[Records to process]
====================
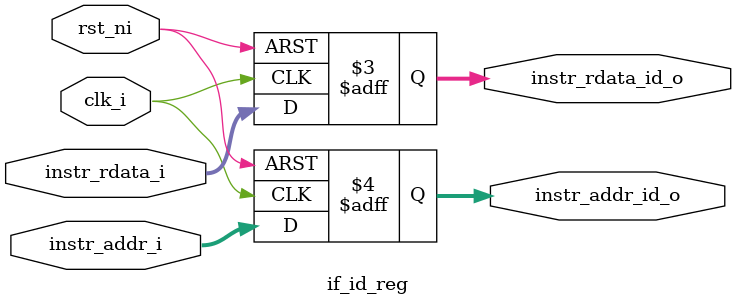
<source format=sv>
/***************************************
#
#			Filename:if_id_reg.sv
#
#			Developer:ske
#			Description:---
#			CreatTime:2021-09-25 17:18:35
#
***************************************/

`default_nettype none


module if_id_reg(
	input  logic clk_i,
	input  logic rst_ni,
    //input from instr ram
	input  logic [31:0]instr_rdata_i,
    //input from prefetch_reg
	input  logic [31:0]instr_addr_i,
    //output to ID
	output logic [31:0]instr_rdata_id_o,
	output logic [31:0]instr_addr_id_o
);

	always @(posedge clk_i or negedge rst_ni)begin
	    if(!rst_ni)begin
            instr_rdata_id_o <= 32'h0;
            instr_addr_id_o  <= 32'h0;
        end else begin
            instr_rdata_id_o <= instr_rdata_i;
            instr_addr_id_o  <= instr_addr_i;
        end
    end

endmodule	

</source>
====================
[Task to carry out] All lines in the records above with "input" need to be found and copied.

[Answer to this problem]
	input  logic clk_i,
	input  logic rst_ni,
    //input from instr ram
	input  logic [31:0]instr_rdata_i,
    //input from prefetch_reg
	input  logic [31:0]instr_addr_i,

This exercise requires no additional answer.